In a pointed declaration aimed squarely at China, whose island-building and militarisation in the sea has unnerved western powers, the British foreign secretary said that when the ships came into service they would be sent to the Asia-Pacific region as one of their first assignments.
A place called ‘hope’: the tiny island on the frontline of US-China tensions
“One of the first things we will do with the two new colossal aircraft carriers that we have just built is send them on a freedom of navigation operation to this area,” Johnson said in Sydney on Thursday, “to vindicate our belief in the rules-based international system and in the freedom of navigation through those waterways which are absolutely vital for world trade.”
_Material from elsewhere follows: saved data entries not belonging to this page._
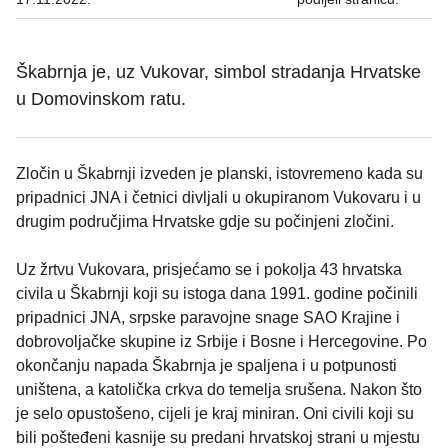
Škabrnja je, uz Vukovar, simbol stradanja Hrvatske
u Domovinskom ratu.
Zločin u Škabrnji izveden je planski, istovremeno kada su
pripadnici JNA i četnici divljali u okupiranom Vukovaru i u
drugim područjima Hrvatske gdje su počinjeni zločini.
Uz žrtvu Vukovara, prisjećamo se i pokolja 43 hrvatska
civila u Škabrnji koji su istoga dana 1991. godine počinili
pripadnici JNA, srpske paravojne snage SAO Krajine i
dobrovoljačke skupine iz Srbije i Bosne i Hercegovine. Po
okončanju napada Škabrnja je spaljena i u potpunosti
uništena, a katolička crkva do temelja srušena. Nakon što
je selo opustošeno, cijeli je kraj miniran. Oni civili koji su
bili pošteđeni kasnije su predani hrvatskoj strani u mjestu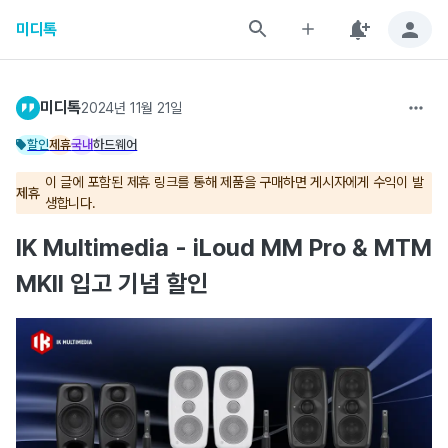
미디톡
미디톡
2024년 11월 21일
할인
제휴
국내
하드웨어
이 글에 포함된 제휴 링크를 통해 제품을 구매하면 게시자에게 수익이 발
제휴
생합니다.
IK Multimedia - iLoud MM Pro & MTM
MKII 입고 기념 할인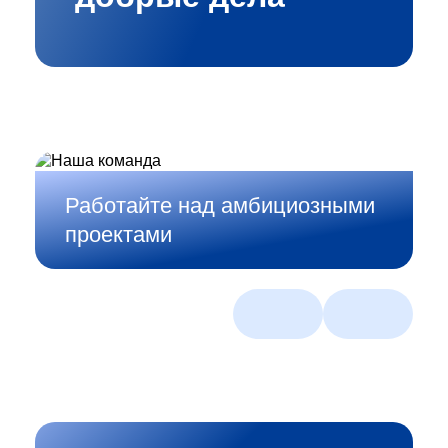
Работайте над амбициозными
проектами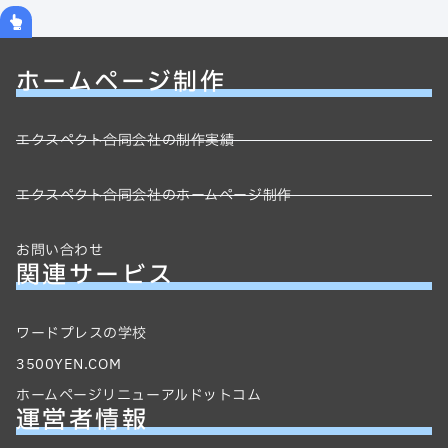
ホームページ制作
エクスペクト合同会社の制作実績
エクスペクト合同会社のホームページ制作
お問い合わせ
関連サービス
ワードプレスの学校
3500YEN.COM
ホームページリニューアルドットコム
運営者情報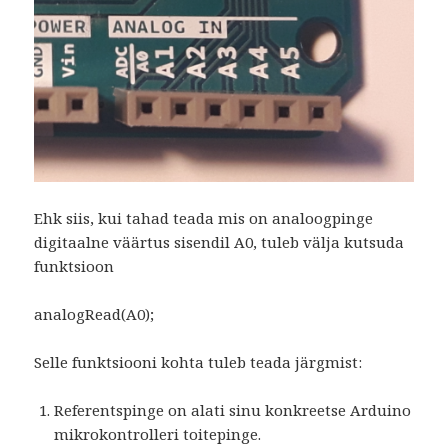
Ehk siis, kui tahad teada mis on analoogpinge
digitaalne väärtus sisendil A0, tuleb välja kutsuda
funktsioon
analogRead(A0);
Selle funktsiooni kohta tuleb teada järgmist:
Referentspinge on alati sinu konkreetse Arduino
mikrokontrolleri toitepinge.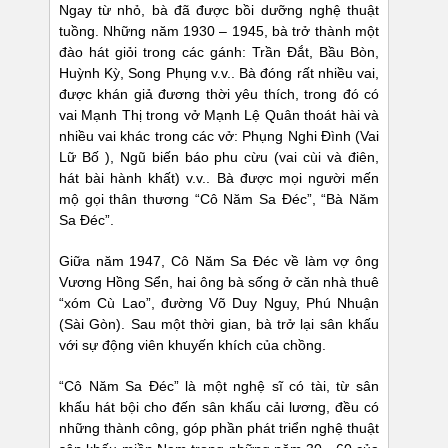
Ngay từ nhỏ, bà đã được bồi dưỡng nghệ thuật
tuồng. Những năm 1930 – 1945, bà trở thành một
đào hát giỏi trong các gánh: Trần Đắt, Bầu Bòn,
Huỳnh Kỳ, Song Phụng v.v.. Bà đóng rất nhiều vai,
được khán giả đương thời yêu thích, trong đó có
vai Mạnh Thị trong vở Mạnh Lệ Quân thoát hài và
nhiều vai khác trong các vở: Phụng Nghi Đình (Vai
Lữ Bố ), Ngũ biến báo phu cừu (vai cùi và điên,
hát bài hành khất) v.v.. Bà được mọi người mến
mộ gọi thân thương “Cô Năm Sa Đéc”, “Bà Năm
Sa Đéc”.
Giữa năm 1947, Cô Năm Sa Đéc về làm vợ ông
Vương Hồng Sển, hai ông bà sống ở căn nhà thuê
“xóm Cù Lao”, đường Võ Duy Nguy, Phú Nhuận
(Sài Gòn). Sau một thời gian, bà trở lại sân khấu
với sự động viên khuyến khích của chồng.
“Cô Năm Sa Đéc” là một nghệ sĩ có tài, từ sân
khấu hát bội cho đến sân khấu cải lương, đều có
những thành công, góp phần phát triển nghệ thuật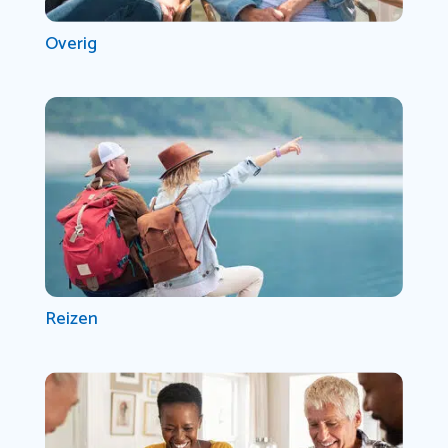
Overig
Reizen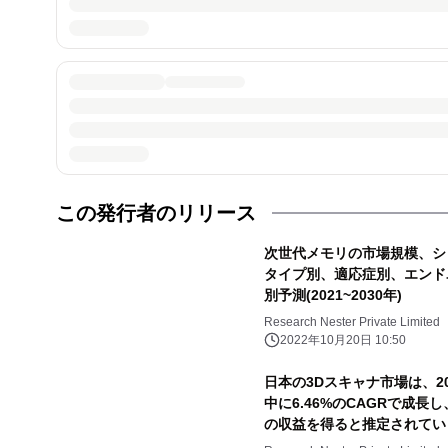
この発行者のリリース
次世代メモリの市場規模、シ
タイプ別、適応症別、エンド
別予測(2021~2030年)
Research Nester Private Limited
2022年10月20日 10:50
日本の3Dスキャナ市場は、20
中に6.46%のCAGRで成長し
の収益を得ると推定されてい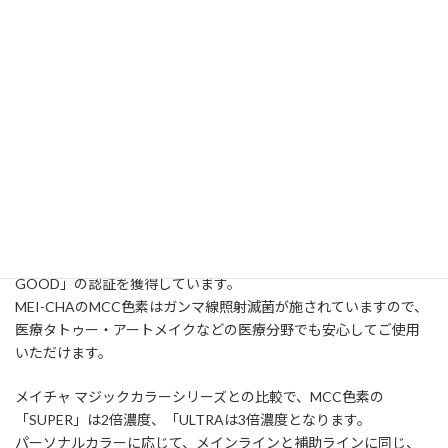
顔料が、主な原料となっています。
顔料粒子が非常に細かい為、水に溶けやすく、劣化しにくく、安
定した品質で高濃度を実現しています。
また皮膚内に定着した色素は、とても変色し難く、退色も穏やか
に進行するため、非常に長持ちします。
アメリカFDA承認を持つ原料で製造されており、化学添加物やアル
コール成分は一切使用されておらず、EUのEC1223/2009規制に則
って実施されるCPNP審査やDERMATESTに合格しており、副作用
がないことが保証されています。特にDERMATESTでは皮膚に対
する無害、無刺激、無アレルギー性が高く評価され、「VERY
GOOD」の認証を獲得しています。
MEI-CHAのMCC色素はガンマ線照射滅菌が施されていますので、
医療タトゥー・アートメイクなどの医療分野でも安心してご使用
いただけます。
メイチャ マジックカラーシリーズとの比較で、MCC色素の
「SUPER」は2倍濃度、「ULTRAは3倍濃度となります。
パーソナルカラーに応じて、メインラインと補助ラインに同じ、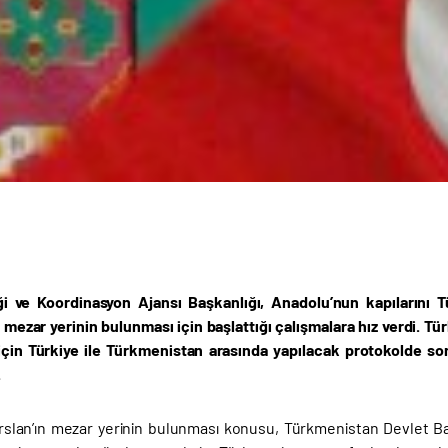
iği ve Koordinasyon Ajansı Başkanlığı, Anadolu’nun kapıların
n mezar yerinin bulunması için başlattığı çalışmalara hız verdi. 
için Türkiye ile Türkmenistan arasında yapılacak protokolde so
.
rslan’ın mezar yerinin bulunması konusu, Türkmenistan Devlet 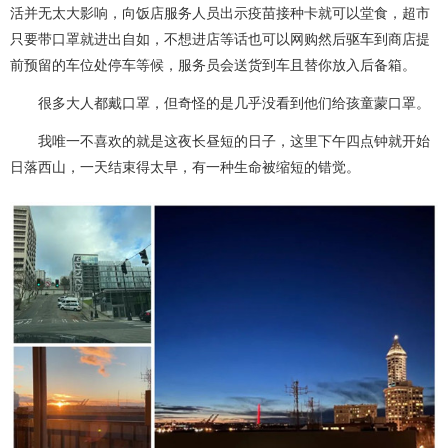
活并无太大影响，向饭店服务人员出示疫苗接种卡就可以堂食，超市
只要带口罩就进出自如，不想进店等话也可以网购然后驱车到商店提
前预留的车位处停车等候，服务员会送货到车且替你放入后备箱。
很多大人都戴口罩，但奇怪的是几乎没看到他们给孩童蒙口罩。
我唯一不喜欢的就是这夜长昼短的日子，这里下午四点钟就开始
日落西山，一天结束得太早，有一种生命被缩短的错觉。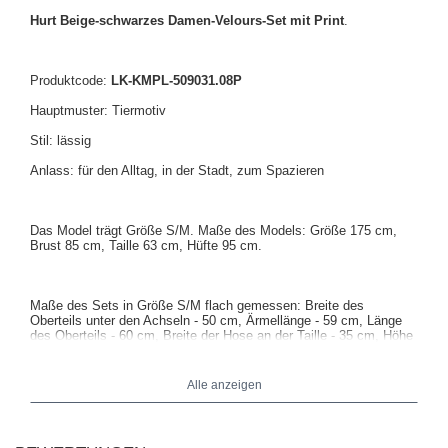
Hurt Beige-schwarzes Damen-Velours-Set mit Print
.
Produktcode:
LK-KMPL-509031.08P
Hauptmuster: Tiermotiv
Stil: lässig
Anlass: für den Alltag, in der Stadt, zum Spazieren
Das Model trägt Größe S/M. Maße des Models: Größe 175 cm,
Brust 85 cm, Taille 63 cm, Hüfte 95 cm.
Maße des Sets in Größe S/M flach gemessen: Breite des
Oberteils unter den Achseln - 50 cm, Ärmellänge - 59 cm, Länge
des Oberteils - 60 cm, Breite der Hose an der Taille - 35 cm, Höhe
des Bundes - 31 cm, Länge der Hose - 107 cm.
Alle anzeigen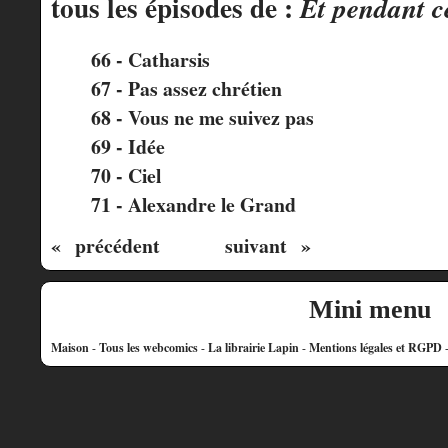
tous les épisodes de :
Et pendant c
66 - Catharsis
67 - Pas assez chrétien
68 - Vous ne me suivez pas
69 - Idée
70 - Ciel
71 - Alexandre le Grand
« précédent
suivant »
Mini menu
Maison
-
Tous les webcomics
-
La librairie Lapin
-
Mentions légales et RGPD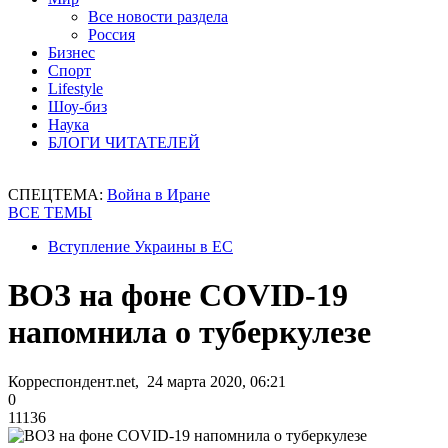
Все новости раздела
Россия
Бизнес
Спорт
Lifestyle
Шоу-биз
Наука
БЛОГИ ЧИТАТЕЛЕЙ
СПЕЦТЕМА:
Война в Иране
ВСЕ ТЕМЫ
Вступление Украины в ЕС
ВОЗ на фоне COVID-19
напомнила о туберкулезе
Корреспондент.net, 24 марта 2020, 06:21
0
11136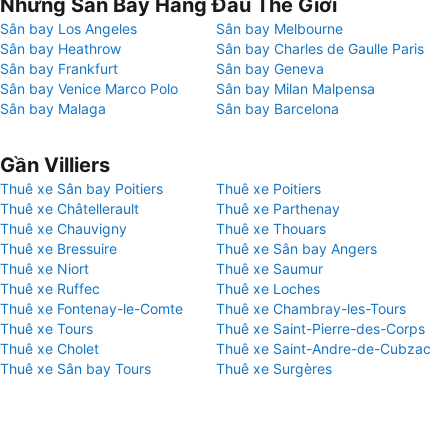
Những Sân Bay Hàng Đầu Thế Giới
Sân bay Los Angeles
Sân bay Melbourne
Sân bay Heathrow
Sân bay Charles de Gaulle Paris
Sân bay Frankfurt
Sân bay Geneva
Sân bay Venice Marco Polo
Sân bay Milan Malpensa
Sân bay Malaga
Sân bay Barcelona
Gần Villiers
Thuê xe Sân bay Poitiers
Thuê xe Poitiers
Thuê xe Châtellerault
Thuê xe Parthenay
Thuê xe Chauvigny
Thuê xe Thouars
Thuê xe Bressuire
Thuê xe Sân bay Angers
Thuê xe Niort
Thuê xe Saumur
Thuê xe Ruffec
Thuê xe Loches
Thuê xe Fontenay-le-Comte
Thuê xe Chambray-les-Tours
Thuê xe Tours
Thuê xe Saint-Pierre-des-Corps
Thuê xe Cholet
Thuê xe Saint-Andre-de-Cubzac
Thuê xe Sân bay Tours
Thuê xe Surgères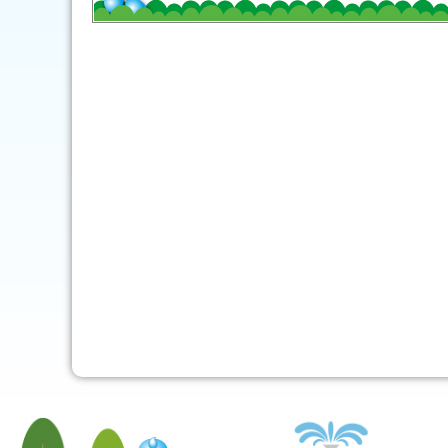
mob-pc-pc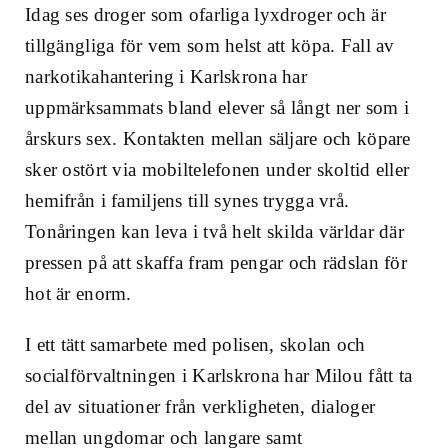
Idag ses droger som ofarliga lyxdroger och är
tillgängliga för vem som helst att köpa. Fall av
narkotikahantering i Karlskrona har
uppmärksammats bland elever så långt ner som i
årskurs sex. Kontakten mellan säljare och köpare
sker ostört via mobiltelefonen under skoltid eller
hemifrån i familjens till synes trygga vrå.
Tonåringen kan leva i två helt skilda världar där
pressen på att skaffa fram pengar och rädslan för
hot är enorm.
I ett tätt samarbete med polisen, skolan och
socialförvaltningen i Karlskrona har Milou fått ta
del av situationer från verkligheten, dialoger
mellan ungdomar och langare samt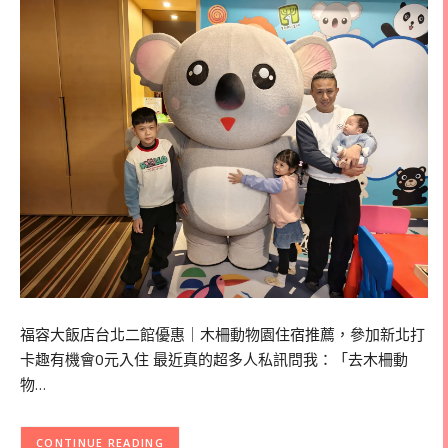
福容大飯店台北二館優惠｜木柵動物園住宿推薦，參加新北打
卡趣有機會0元入住 最近真的超多人私訊問我：「去木柵動
物…
CONTINUE READING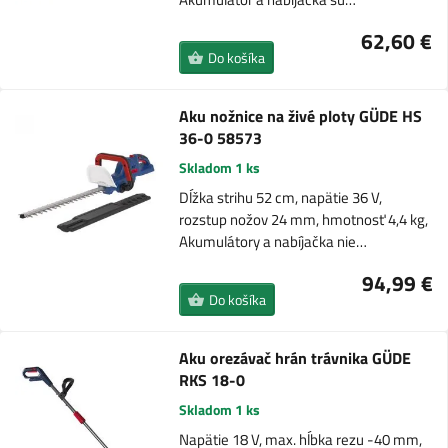
62,60 €
Do košíka
Aku nožnice na živé ploty GÜDE HS
36-0 58573
Skladom 1 ks
Dĺžka strihu 52 cm, napätie 36 V,
rozstup nožov 24 mm, hmotnosť 4,4 kg,
Akumulátory a nabíjačka nie…
94,99 €
Do košíka
Aku orezávač hrán trávnika GÜDE
RKS 18-0
Skladom 1 ks
Napätie 18 V, max. hĺbka rezu -40 mm,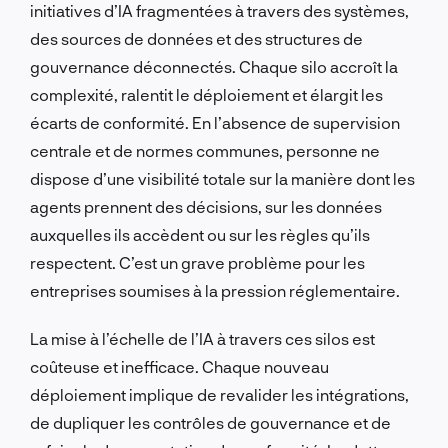
initiatives d’IA fragmentées à travers des systèmes,
des sources de données et des structures de
gouvernance déconnectés. Chaque silo accroît la
complexité, ralentit le déploiement et élargit les
écarts de conformité. En l’absence de supervision
centrale et de normes communes, personne ne
dispose d’une visibilité totale sur la manière dont les
agents prennent des décisions, sur les données
auxquelles ils accèdent ou sur les règles qu’ils
respectent. C’est un grave problème pour les
entreprises soumises à la pression réglementaire.
La mise à l’échelle de l’IA à travers ces silos est
coûteuse et inefficace. Chaque nouveau
déploiement implique de revalider les intégrations,
de dupliquer les contrôles de gouvernance et de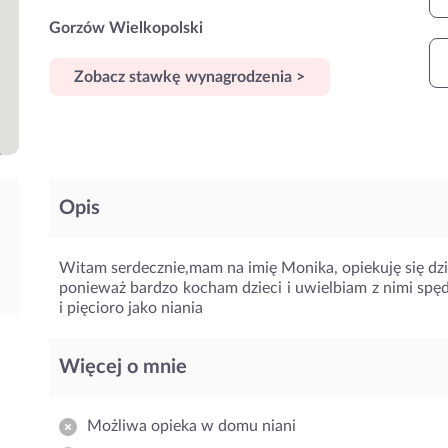
Gorzów Wielkopolski
Zobacz stawkę wynagrodzenia >
Opis
Witam serdecznie,mam na imię Monika, opiekuję się dzi
ponieważ bardzo kocham dzieci i uwielbiam z nimi spę
i pięcioro jako niania
Więcej o mnie
Możliwa opieka w domu niani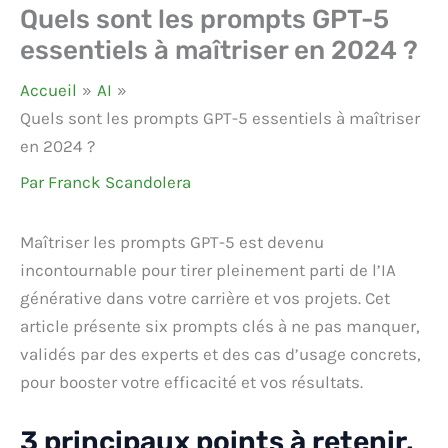
Quels sont les prompts GPT-5
essentiels à maîtriser en 2024 ?
Accueil
AI
Quels sont les prompts GPT-5 essentiels à maîtriser
en 2024 ?
Par
Franck Scandolera
Maîtriser les prompts GPT-5 est devenu
incontournable pour tirer pleinement parti de l’IA
générative dans votre carrière et vos projets. Cet
article présente six prompts clés à ne pas manquer,
validés par des experts et des cas d’usage concrets,
pour booster votre efficacité et vos résultats.
3 principaux points à retenir.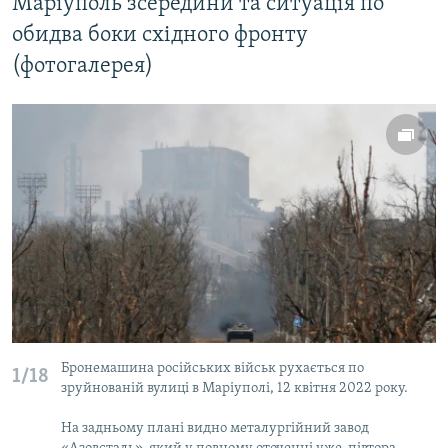
Маріуполь зсередини та ситуація по
обидва боки східного фронту
(фотогалерея)
Бронемашина російських військ рухається по
1/18
зруйнованій вулиці в Маріуполі, 12 квітня 2022 року.
На задньому плані видно металургійний завод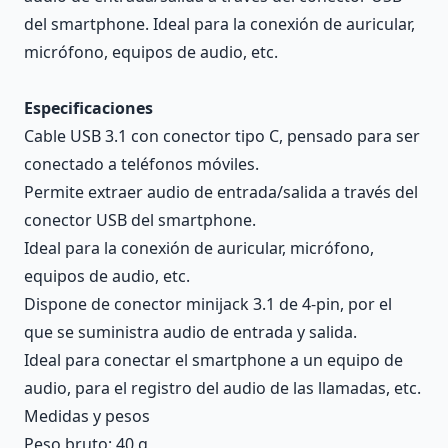
del smartphone. Ideal para la conexión de auricular,
micrófono, equipos de audio, etc.
Especificaciones
Cable USB 3.1 con conector tipo C, pensado para ser
conectado a teléfonos móviles.
Permite extraer audio de entrada/salida a través del
conector USB del smartphone.
Ideal para la conexión de auricular, micrófono,
equipos de audio, etc.
Dispone de conector minijack 3.1 de 4-pin, por el
que se suministra audio de entrada y salida.
Ideal para conectar el smartphone a un equipo de
audio, para el registro del audio de las llamadas, etc.
Medidas y pesos
Peso bruto: 40 g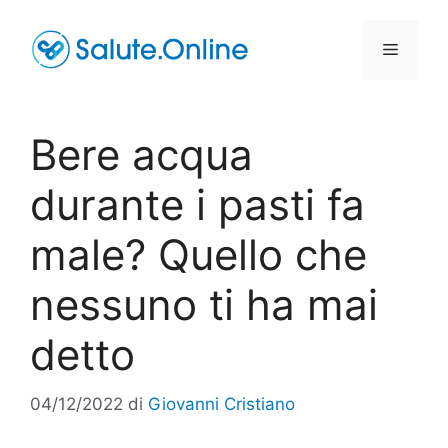
Vai
al
Menu
contenuto
Bere acqua
durante i pasti fa
male? Quello che
nessuno ti ha mai
detto
04/12/2022
di
Giovanni Cristiano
He later reiterated the point in a speech – only to confuse listeners by adding in a Q&A: “We haven’t yet quite decided to do that … but they are coming.”
The South China Sea is one of the busiest commercial sea routes in the world, carrying $5tn worth of trade a year. China claims it enjoys exclusive control over a massive portion of the sea – within the so-called nine-dash line – based on ancient rights marked in 600-year-old mariners’ books.
In dispute with four neighbouring countries, China has claimed sovereignty over islands in international waters in the sea, and built up sandbars and atolls into usable land. Several key islands have been populated and militarised with airfields, weapons systems and ports.